Quack to Basics: Drewno gets nontraditional results from traditional ingredients. Credit: Darrow Montgomery

Scott Drewno, the executive chef at The Source by Wolfgang Puck, walks into Hong Kong Palace, a restaurant tucked behind the Seven Corners Home Depot. While the rest of his party sits down, Drewno beelines for the kitchen. “What’s good here?” he asks Melanie Qing, the co-owner.

The opener works: Once he shows curiosity and skill in navigating off-menu Chinese dishes, she’s as enthusiastic as he is, suggesting chicken wrapped in paper and a slew of other entrees he says he’s never tried before.

Drewno orders 12 dishes. “Just bring ’em all at once,” he says. “I love the barrage.”

Throughout dinner, Drewno tells stories: about a New York restaurant that offers little plates so you can spit out the nails from your fried chicken feet, about the best Peking duck he’s ever had in Hong Kong, about the Asian markets he used to visit 12 years ago in Las Vegas, during his first line-cook gig at Puck’s Chinois.

At the Source, Drewno refashions Chinese dishes as fine dining. They’re decidedly more fancy than the Route 50 eats he draws inspiration from and a lot more expensive—The Source’s tasting menu is $125, or $200 with sake pairing. For that, you could just about feed four people 12 dishes at Hong Kong Palace.

(Photograph by Darrow Montgomery)

Peking duck is usually served in three stages: the crispy skin with condiments, the meat served in pancakes with sides of vegetables, and the remainder made into a broth. At the Source, two plucked farm-raised ducks hang by a noose. Water and maltose boils in a cauldron. Drewno dunks the ducks for three minutes to get them ruby, but not neon, red. Then they’re stuffed with ginger, green onions, and garlic, and rubbed with 10-spice powder. After three days hanging in a walk-in refrigerator, they’re the color of an Irishman in a tanning contest—and ready for roasting.

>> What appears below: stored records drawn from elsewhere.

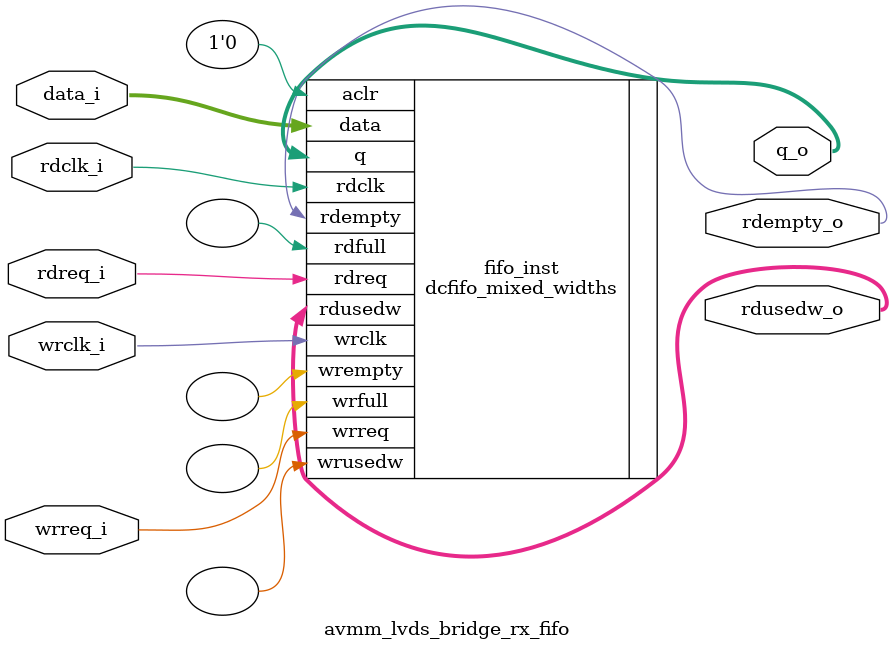
<source format=sv>


// N.B. FIFO size must be equal or above max burst size,
// it is eliminates overflow

// DATA_W and FACTOR must be power of 2

module avmm_lvds_bridge_rx_fifo #(
	parameter DATA_W = 32  ,
	parameter FACTOR = 1   ,
	parameter SIZE   = 1024

)(
	input                            wrclk_i   ,
	input  [(DATA_W / FACTOR) - 1:0] data_i    ,
	input                            wrreq_i   ,

	input                            rdclk_i   ,
	input                            rdreq_i   ,
	output            [DATA_W - 1:0] q_o       ,
	output                           rdempty_o ,
	output          [$clog2(SIZE):0] rdusedw_o
);

	dcfifo_mixed_widths fifo_inst (
		.aclr    (1'b0),

		.wrclk   (wrclk_i),
		.wrreq   (wrreq_i),
		.data    (data_i),
		.wrfull  (),
		.wrempty (),
		.wrusedw (),

		.rdclk   (rdclk_i),
		.rdreq   (rdreq_i),
		.q       (q_o),
		.rdempty (rdempty_o),
		.rdfull  (),
		.rdusedw (rdusedw_o)
	);
	defparam
		fifo_inst.lpm_width    = DATA_W / FACTOR,			// width of data port
		fifo_inst.lpm_width_r  = DATA_W,         	       	// width of q port
		fifo_inst.lpm_numwords = SIZE * FACTOR,
		fifo_inst.lpm_widthu   = $clog2(SIZE * FACTOR) + 1,	// width of wrusedw
		fifo_inst.lpm_widthu_r = $clog2(SIZE) + 1,			// width of rdusedw

		fifo_inst.lpm_showahead = "OFF",					// Normal mode - q valid after rdreq
		fifo_inst.lpm_type = "dcfifo_mixed_widths",
		fifo_inst.overflow_checking = "OFF",
		fifo_inst.underflow_checking = "OFF",
		// fifo_inst.add_usedw_msb_bit = "OFF",
		fifo_inst.add_usedw_msb_bit = "ON",

		fifo_inst.clocks_are_synchronized = "FALSE",	// Clock sync settings
		fifo_inst.wrsync_delaypipe = 4,		// Number of sync stages in control logic
		fifo_inst.rdsync_delaypipe = 4,		// N.B. Internaly reduced by 2, i.e. 4 - 2 sync stages

		fifo_inst.use_eab = "ON",			// Constructed using RAM block

		fifo_inst.write_aclr_synch = "OFF",	// Internaly sync aclr signal
		fifo_inst.read_aclr_synch = "OFF"
`ifdef MODELSIM
		, fifo_inst.intended_device_family = `ALTERA_DEVICE_FAMILY;
`else
		;
`endif


endmodule
</source>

(Photograph by Darrow Montgomery)

Drewno fires up a wok large enough to stir-fry a toddler. It sounds like a jet at takeoff. “When I go home to my family I have to make these several times a visit,” says Drewno of his kung pao chicken—the crispy garlic wings on the izakayamenu in the Source’s lounge. “Despite that they’re buffalo wings fans, they can’t get enough kung pao.” The plump wings are frenched—the meat is cut away from the end of the bone—so they’re easier to eat. The line cooks hate doing this. “It’s their least favorite job,” says Drewno. He throws hot chilis, ginger, rice vinegar, rice wine, and peanuts in smoking bubbly oil, stepping away from it, since, he says, “those hot chilis will get you.” The wings blacken in 15 seconds. “You have to find a balance between the sweet, sour, salty and spicy flavors that make it so good.”

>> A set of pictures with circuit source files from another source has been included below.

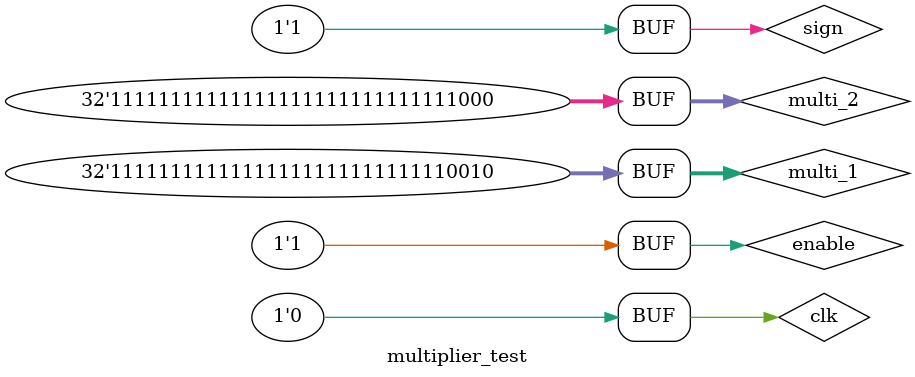
<source format=v>
`include "multiplier.v"
module multiplier_test();
   reg         clk, sign, enable;
   reg  [31:0] multi_1, multi_2;
   wire [63:0] product;
   wire        multready;
  
  // instantiate device to be tested
  multiplier DUT(clk, sign, enable, multi_1, multi_2, product, multready);

  // generate clock to sequence tests
 always begin
    clk <= 1;
    #5;
    clk <= 0;
    # 5;
  end

  // check results
  initial begin
    // Initialize
    multi_1 <= 32'b0;
    multi_2 <= 32'b0;
    enable  <= 1'b0;
    sign    <= 1'b0;
    clk     <= 1'b0;

    // Test Cases
    enable <= 1'b0;
    #10;
    enable <= 1'b1;
    multi_1 <= 32'd3;
    multi_2 <= 32'd2;
    sign <= 1'b0;
    #320;

    // pos * zero
    enable <= 1'b0;
    #10;
    enable <= 1'b1;
    multi_1 <= 32'd0;
    multi_2 <= 32'd80;
    sign <= 1'b1;
    #320;

    // neg * zero
    enable <= 1'b0;
    #10;
    enable <= 1'b1;
    multi_1 <= 32'hffffffff;
    multi_2 <= 32'd0;
    sign <= 1'b1;
    #320;

    // neg * pos
    enable <= 1'b0;
    #10;
    enable <= 1'b1;
    multi_1 <= 32'hfffffff8;
    multi_2 <= 32'd2;
    sign <= 1'b1;
    #320;

    // pos * neg
    enable <= 1'b0;
    #10;
    enable <= 1'b1;
    multi_2 <= 32'hfffffff8;
    multi_1 <= 32'd2;
    sign <= 1'b1;
    #320;

    // neg * neg
    enable <= 1'b0;
    #10;
    enable <= 1'b1;
    multi_2 <= 32'hfffffff8;
    multi_1 <= 32'hfffffff2;
    sign <= 1'b1;
    #320;

  end

endmodule

</source>
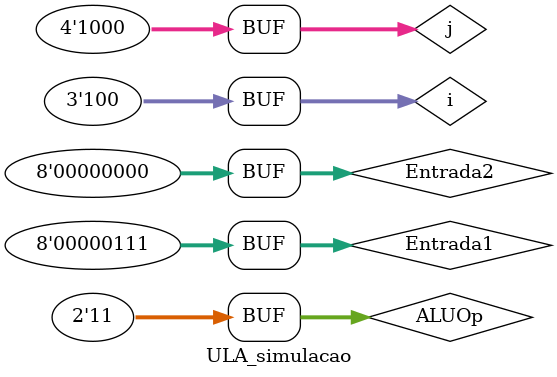
<source format=v>
module ULA (Entrada1, Entrada2, Zero, Resultado, ALUOp);

  input [7:0] Entrada1, Entrada2;
  input [1:0] ALUOp;
  output reg Zero;
  output reg [7:0] Resultado;
  reg [2:0] i;

  reg signed [7:0] SEntrada1, SEntrada2;

  always @(Entrada1, Entrada2) begin
    SEntrada1 = Entrada1;
    SEntrada2 = Entrada2;
  
    case (ALUOp)
      2'b00: Resultado = SEntrada1 + SEntrada2;
      2'b01: Resultado = ~SEntrada1 + 1;
      2'b10: Resultado = SEntrada1 - SEntrada2;
      2'b11: begin 
        Resultado = SEntrada1 - SEntrada2;
        Resultado[6:0] = {7{Resultado[7]}};
      end
      default: ;
    endcase
    
    Zero = |Resultado;
    Zero = ~Zero;
  end

endmodule

module ULA_simulacao;
  reg [7:0] Entrada1, Entrada2;
  reg [1:0] ALUOp;
  reg [2:0] i;
  reg [3:0] j;
  wire Zero;
  wire [7:0] Resultado;

  initial begin
    $monitor("Time=%0d Entrada1=%b Entrada2=%b ALUOp=%b Resultado=%b Zero=%b",
      $time, Entrada1, Entrada2, ALUOp, Resultado, Zero);
  end

  always begin
    for(i = 0; i < 4; i = i + 1) begin
      ALUOp <= i;
      for(j = 0; j < 8; j = j + 1) begin 
        #1 Entrada1 <= j;
           Entrada2 <= j;
      end
      for(j = 0; j < 8; j = j + 1) begin 
        #1 Entrada1 <= j;
           Entrada2 <= 7 - j;
      end
    end
  end

  ULA ULA1 (Entrada1, Entrada2, Zero, Resultado, ALUOp);
  
endmodule
</source>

(Photograph by Darrow Montgomery)

The Source’s dumplings are a riff on Hong Kong Palace’s. The originals are starchy, soupy, savory packets. Here, they’re a beauty plate. Drewno drops a dollop of scallop mousse in the center of a crimped wonton wrapper. He rests a tiger prawn in the center so it looks like it’s diving into the wrapper. Creating his dumplings are “like tying a bowtie,” he says as he spins the plate, crimping around the prawn with his thumbs. Dumplings are usually closed; during Chinese New Year their purse shape symbolizes wealth. Not here. “That’s not our clientele,” Drewno says. “We’re not that traditional.”